In [1]:
import torch
from diffusers import DiffusionPipeline
from PIL import Image
from deep_translator import GoogleTranslator
import numpy as np
import cv2
import os
import gc
from tqdm import tqdm

# ============================== CONFIG ==============================

MODEL_ID = "damo-vilab/text-to-video-ms-1.7b"
NUM_FRAMES = 96
FPS = 8
GUIDANCE_SCALE = 10.0
INFERENCE_STEPS = 25
OUTPUT_FILENAME = "surfing.mp4"
TARGET_LANGUAGE = 'en'

# ============================ UTILITIES =============================

def safe_image_list_from_array(arr):
    """Convert numpy arrays to a list of PIL Images in RGB mode."""
    arr = np.asarray(arr)
    frames = []

    if arr.ndim == 4 and arr.shape[-1] == 3:
        for i in range(arr.shape[0]):
            frame = arr[i]
            if frame.dtype != np.uint8:
                frame = (frame * 255).clip(0, 255).astype('uint8')
            img = Image.fromarray(frame)
            if img.mode != "RGB":
                img = img.convert("RGB")
            frames.append(img)
        return frames

    elif arr.ndim == 3 and arr.shape[-1] == 3:
        if arr.dtype != np.uint8:
            arr = (arr * 255).clip(0, 255).astype('uint8')
        img = Image.fromarray(arr)
        if img.mode != "RGB":
            img = img.convert("RGB")
        return [img]

    else:
        raise ValueError(f"Frame shape not suitable for an image: {arr.shape}")

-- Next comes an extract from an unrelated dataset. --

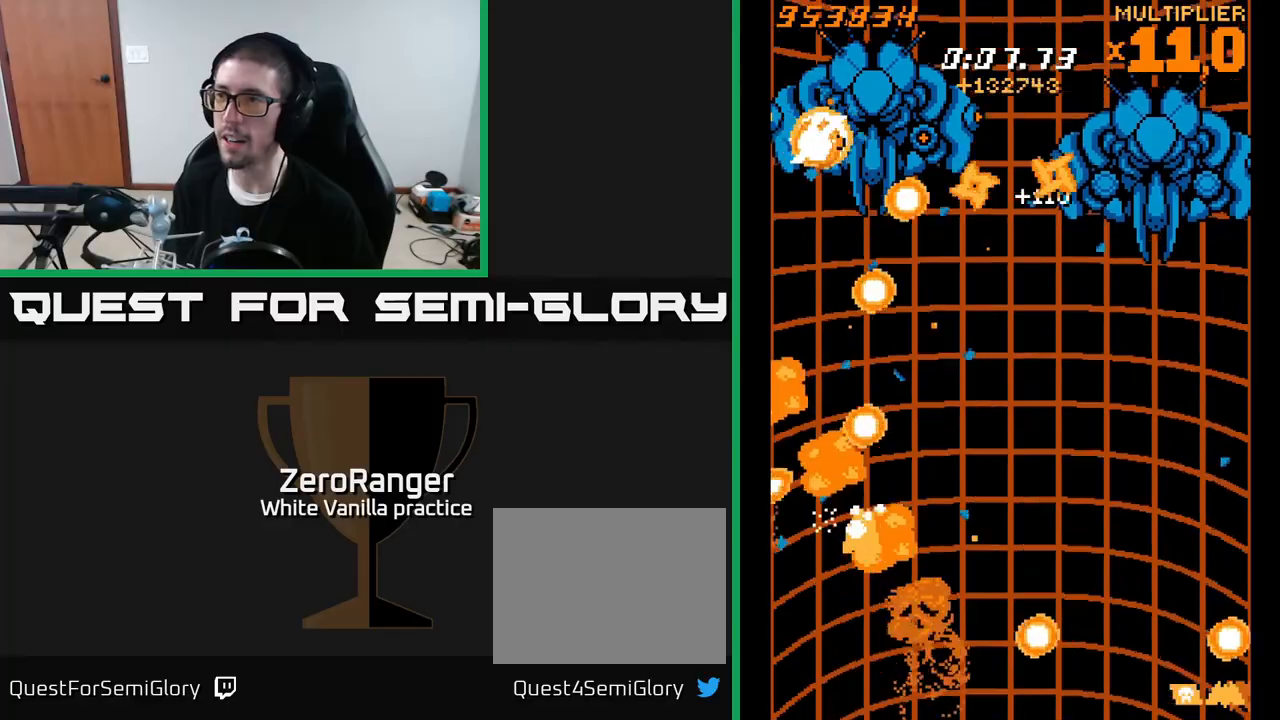
{"buttons": ["A", "DPAD_UP", "DPAD_LEFT"], "right_stick": "center", "events": [[33, "A", "up"], [83, "DPAD_UP", "down"], [150, "A", "down"], [350, "DPAD_LEFT", "down"]]}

# ============================== MAIN ===============================

def main():
    prompt_text = "Tampilkan video dua ekor kucing sedang bermain di taman"

    try:
        # Translate prompt to English
        prompt = GoogleTranslator(source='auto', target=TARGET_LANGUAGE).translate(prompt_text)
        print(f"Translated prompt: '{prompt_text}' → '{prompt}'")

        # Load model
        pipe = DiffusionPipeline.from_pretrained(MODEL_ID, torch_dtype=torch.float16, variant="fp16").to("cuda")

        # Run inference
        with torch.inference_mode():
            result = pipe(prompt=prompt,
                          num_inference_steps=INFERENCE_STEPS,
                          num_frames=NUM_FRAMES,
                          guidance_scale=GUIDANCE_SCALE)

        video_frames = result["frames"]

        # Convert all frames to RGB PIL images
        frames_rgb = []
        for frame in tqdm(video_frames, desc="Converting frames..."):
            if isinstance(frame, np.ndarray):
                frames_rgb.extend(safe_image_list_from_array(frame))
            else:
                if frame.mode != "RGB":
                    frame = frame.convert("RGB")
                frames_rgb.append(frame)

        del result
        torch.cuda.empty_cache()
        gc.collect()

        # Get dimensions from the first frame
        first_frame = np.array(frames_rgb[0])
        height, width, _ = first_frame.shape
        frame_size = (width, height)

        # Resize all frames to consistent dimensions
        frames_rgb = [
            frame.resize((width, height), Image.BICUBIC)
            for frame in tqdm(frames_rgb, desc="Resizing frames...")
        ]

        # Save video using OpenCV
        fourcc = cv2.VideoWriter_fourcc(*'mp4v')
        out = cv2.VideoWriter(OUTPUT_FILENAME, fourcc, FPS, frame_size)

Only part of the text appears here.